Peu d’événements nouveaux durant ces fêtes de Pâques, ce qui n’empêche pas l’évolution des esprits. Elle se manifeste au cours des confrontations successives entre Occidentaux, tant en Europe qu’aux Etats-Unis où se sont à nouveau réunis les Ministres des Quatre. Ceux qui en attendaient, à Londres en particulier, un progrès vers des négociations décisives Est-Ouest sont pessimistes. Celles-ci demeurent, comme nous le disions, problématiques.

 

L’Avis des Militaires

La parole a été aux militaires plutôt qu’aux diplomates. Dulles malade et Eisenhower de nouveau condamné au repos, les Etats-Unis doivent s’en remettre aux responsables de la Défense. Ceux-ci sont nets : Norstad ne veut entendre parler ni de désengagement, ni de gel des forces de l’O.T.A.N. en Europe. McElroy et ses généraux sont très confiants dans la supériorité militaire des Etats-Unis et plaident la fermeté. En politique, les Démocrates, et particulièrement le sénateur Humphrey,  candidat probable à la Maison Blanche et qui eut, on s’en souvient, un long entretien avec Krouchtchev, soutient une action sévère à l’égard des Russes, sans exclure bien entendu des propositions dites constructives à leur faire. En bref, le plaidoyer de MacMillan à Washington en faveur d’une tactique flexible n’a pas eu de succès. Il est possible d’ailleurs que celui-ci qui s’y attendait, n’en soit pas autrement affecté. Son rôle de conciliateur devant l’opinion britannique a été bien joué. Pour ne pas briser l’Union occidentale, il pourra dire qu’il a dû suivre l’avis de la majorité de ses partenaires, ce qui lui évitera bien des difficultés.
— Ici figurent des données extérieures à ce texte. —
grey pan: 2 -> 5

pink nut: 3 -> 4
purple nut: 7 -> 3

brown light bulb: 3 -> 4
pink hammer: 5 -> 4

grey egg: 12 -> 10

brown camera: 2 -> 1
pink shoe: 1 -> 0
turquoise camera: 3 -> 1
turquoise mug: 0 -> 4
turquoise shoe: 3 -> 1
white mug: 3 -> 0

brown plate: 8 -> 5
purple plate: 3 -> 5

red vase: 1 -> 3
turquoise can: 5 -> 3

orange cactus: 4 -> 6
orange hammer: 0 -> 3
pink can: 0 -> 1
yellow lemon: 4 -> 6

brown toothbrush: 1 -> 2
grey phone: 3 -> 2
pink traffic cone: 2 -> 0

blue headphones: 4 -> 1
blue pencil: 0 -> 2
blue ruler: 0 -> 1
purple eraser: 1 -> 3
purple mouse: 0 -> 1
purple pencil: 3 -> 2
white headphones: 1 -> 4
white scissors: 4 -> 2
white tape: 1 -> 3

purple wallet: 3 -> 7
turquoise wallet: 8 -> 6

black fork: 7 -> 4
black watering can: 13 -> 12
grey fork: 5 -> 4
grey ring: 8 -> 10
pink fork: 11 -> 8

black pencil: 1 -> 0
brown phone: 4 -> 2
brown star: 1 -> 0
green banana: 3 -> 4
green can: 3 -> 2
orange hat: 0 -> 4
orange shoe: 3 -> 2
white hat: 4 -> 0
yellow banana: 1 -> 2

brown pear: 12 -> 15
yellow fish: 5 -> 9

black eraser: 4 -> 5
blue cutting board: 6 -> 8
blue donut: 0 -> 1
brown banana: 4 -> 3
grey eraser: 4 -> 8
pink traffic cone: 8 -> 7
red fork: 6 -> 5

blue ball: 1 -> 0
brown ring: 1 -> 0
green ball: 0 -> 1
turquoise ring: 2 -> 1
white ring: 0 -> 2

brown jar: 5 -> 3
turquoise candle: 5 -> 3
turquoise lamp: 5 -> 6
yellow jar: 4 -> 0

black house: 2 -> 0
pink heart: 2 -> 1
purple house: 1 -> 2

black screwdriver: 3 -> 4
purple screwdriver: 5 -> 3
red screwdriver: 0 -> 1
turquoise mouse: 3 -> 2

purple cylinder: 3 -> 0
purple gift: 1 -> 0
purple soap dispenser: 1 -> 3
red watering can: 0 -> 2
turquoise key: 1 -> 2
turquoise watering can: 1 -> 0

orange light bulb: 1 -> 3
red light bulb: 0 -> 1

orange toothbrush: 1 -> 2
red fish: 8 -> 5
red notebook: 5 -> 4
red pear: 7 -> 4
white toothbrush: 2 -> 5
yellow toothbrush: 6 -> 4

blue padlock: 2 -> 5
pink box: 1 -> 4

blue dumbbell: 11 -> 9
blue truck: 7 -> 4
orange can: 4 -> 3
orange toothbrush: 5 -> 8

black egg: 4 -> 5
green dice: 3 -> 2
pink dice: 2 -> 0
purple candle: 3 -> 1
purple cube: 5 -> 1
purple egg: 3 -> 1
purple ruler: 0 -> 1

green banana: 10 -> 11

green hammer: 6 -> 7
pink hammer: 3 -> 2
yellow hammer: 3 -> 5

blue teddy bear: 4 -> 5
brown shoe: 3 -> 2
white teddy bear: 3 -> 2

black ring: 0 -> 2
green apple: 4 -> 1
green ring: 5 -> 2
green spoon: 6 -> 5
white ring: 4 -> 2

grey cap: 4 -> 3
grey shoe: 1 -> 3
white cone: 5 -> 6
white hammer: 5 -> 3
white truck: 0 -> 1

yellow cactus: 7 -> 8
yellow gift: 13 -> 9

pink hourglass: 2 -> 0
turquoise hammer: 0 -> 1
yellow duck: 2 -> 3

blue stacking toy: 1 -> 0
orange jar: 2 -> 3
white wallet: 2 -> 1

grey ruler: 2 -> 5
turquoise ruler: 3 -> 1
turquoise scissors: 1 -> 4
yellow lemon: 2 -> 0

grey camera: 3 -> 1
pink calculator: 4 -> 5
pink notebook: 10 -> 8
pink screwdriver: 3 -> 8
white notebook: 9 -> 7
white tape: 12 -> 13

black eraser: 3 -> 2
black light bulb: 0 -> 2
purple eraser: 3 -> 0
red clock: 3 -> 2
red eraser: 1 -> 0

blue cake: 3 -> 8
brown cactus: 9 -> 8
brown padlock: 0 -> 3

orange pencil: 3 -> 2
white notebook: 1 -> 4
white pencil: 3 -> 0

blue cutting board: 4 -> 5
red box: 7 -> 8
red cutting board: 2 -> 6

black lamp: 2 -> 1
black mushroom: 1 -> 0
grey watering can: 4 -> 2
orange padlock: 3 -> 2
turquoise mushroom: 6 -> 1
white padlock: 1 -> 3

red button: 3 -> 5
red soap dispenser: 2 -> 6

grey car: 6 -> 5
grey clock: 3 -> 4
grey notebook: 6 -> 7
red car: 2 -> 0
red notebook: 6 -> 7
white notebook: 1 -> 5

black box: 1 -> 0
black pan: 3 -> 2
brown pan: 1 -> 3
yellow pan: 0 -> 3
Cet état d’esprit qui se dégage peut se résumer ainsi : toute concession au Bloc communiste est inutile. Elle ne ferait que l’encourager à en exiger d’autres. Si par impossible les Soviets étaient décédés à risquer la guerre pour l’emporter, mieux vaut accepter le challenge que de s’exposer à un nouveau Munich qui ne serait qu’une trêve. Si, comme il est probable, ils n’ont pas les moyens ni l’envie de recourir à la force, l’occasion est excellente de leur infliger un échec.

 

Les Difficultés en U.R.S.S.

En effet, les signes se multiplient des difficultés de toute nature que rencontre Krouchtchev. Il n’est question que de purges et de remaniements dans les hautes sphères de l’empire. En Biélorussie, l’Administration est balayée et remplacée par des hommes nouveaux. En Mongolie extérieure, où Molotov doit être encore ambassadeur et où la rivalité russo-chinoise est aigue, liquidation des dirigeants. Les personnages sont trop peu connus pour qu’on sache si l’opération est venue du côté chinois ou du côté russe, si Molotov, comme on le dit, agit pour son compte avec l’appui de Chou en Laï, ou si l’affaire est une riposte de Krouchtchev.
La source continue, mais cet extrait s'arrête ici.